The research is based on a survey conducted between January and March 2023 that involved 1,230 senior executives across engineering, production, supply chain and operations.
The respondents spanned multiple continents, coming from Australia, Brazil, Canada, China, France, Germany, India, Italy, Japan, Mexico, Spain, Sweden, the United Kingdom and the United States.
According to the report, by 2026, 65% of companies intend to buy most key items from regional suppliers, up from 38% today. Even more organizations (85%) say they plan to produce and sell most of their products in the same region by 2026, almost doubling from 43% today.
The report also finds that regional sourcing and production are important to becoming less vulnerable to disruption, but not enough to reach sustained resiliency.

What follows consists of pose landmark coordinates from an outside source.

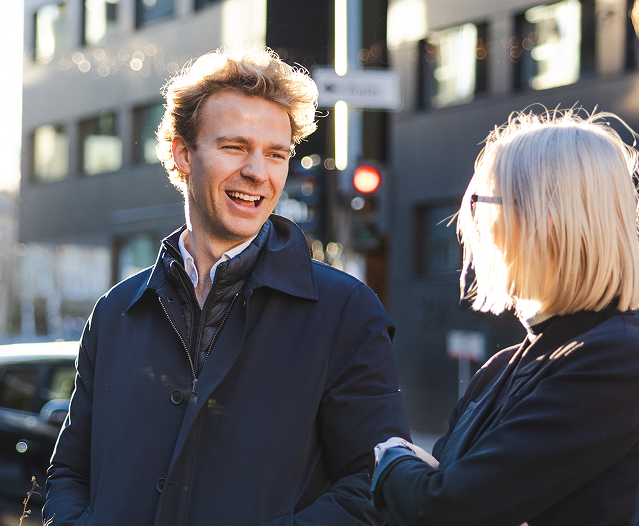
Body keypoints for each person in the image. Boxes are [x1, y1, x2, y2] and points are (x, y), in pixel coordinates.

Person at [44, 47, 410, 526]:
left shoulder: (347, 311)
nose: (258, 172)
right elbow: (70, 471)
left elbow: (374, 484)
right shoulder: (115, 312)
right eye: (235, 147)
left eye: (276, 154)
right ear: (182, 155)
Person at [369, 108, 639, 526]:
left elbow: (445, 508)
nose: (476, 225)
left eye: (484, 204)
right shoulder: (502, 367)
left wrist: (390, 460)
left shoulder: (618, 361)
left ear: (549, 219)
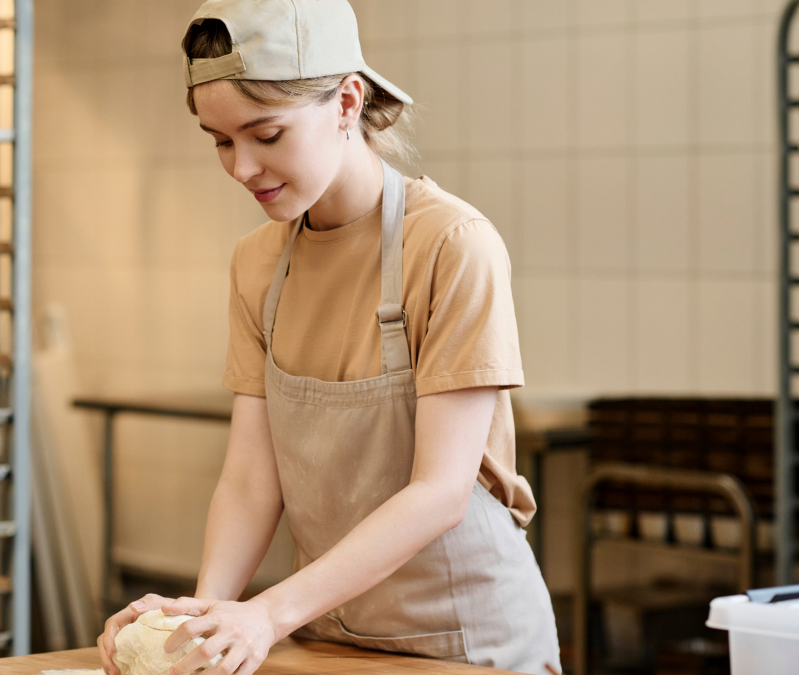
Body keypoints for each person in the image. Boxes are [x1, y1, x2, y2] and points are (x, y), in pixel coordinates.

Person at [97, 1, 561, 674]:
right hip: (330, 637)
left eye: (267, 134)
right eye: (222, 141)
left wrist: (269, 613)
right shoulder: (256, 264)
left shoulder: (452, 246)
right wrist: (200, 620)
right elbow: (253, 479)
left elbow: (440, 490)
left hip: (467, 645)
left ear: (347, 100)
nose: (242, 168)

Accenture claims that companies must also increase their digital maturity by investing in data, AI, and solutions like digital twins.
“Having more mature capabilities in these areas helps companies build reconfigurable supply chains and autonomous production. These capabilities also enable dynamic, sustainable product development and support decentralized, real-time decision-making at the frontlines of operations,” says the management consultancy company.
Accenture states that on average, companies are investing $1 billion in 2023 to digitize, automate and relocate supply and production facilities, which is expected to increase to at least $2.5 billion in 2026.
Sunita Suryanarayan, global supply chain and operations resiliency lead at Accenture, says companies will have to go about strategically redesigning supply networks to get the resilience they are looking for:
“When disruption struck, many companies quickly applied short-term fixes to their complex global production and supply networks. These networks had been designed for cost efficiency and just-in-time deliveries. Now is the time to strategically redesign them for multi-sourcing, without creating unwieldy silos or new bottlenecks, and make them more transparent and agile with data and AI to drive sustained resiliency.”
As part of the research, Accenture says it developed a model to measure engineering, supply, production and operations resiliency on a 0-100 scale. On average, companies achieved a score of only 56.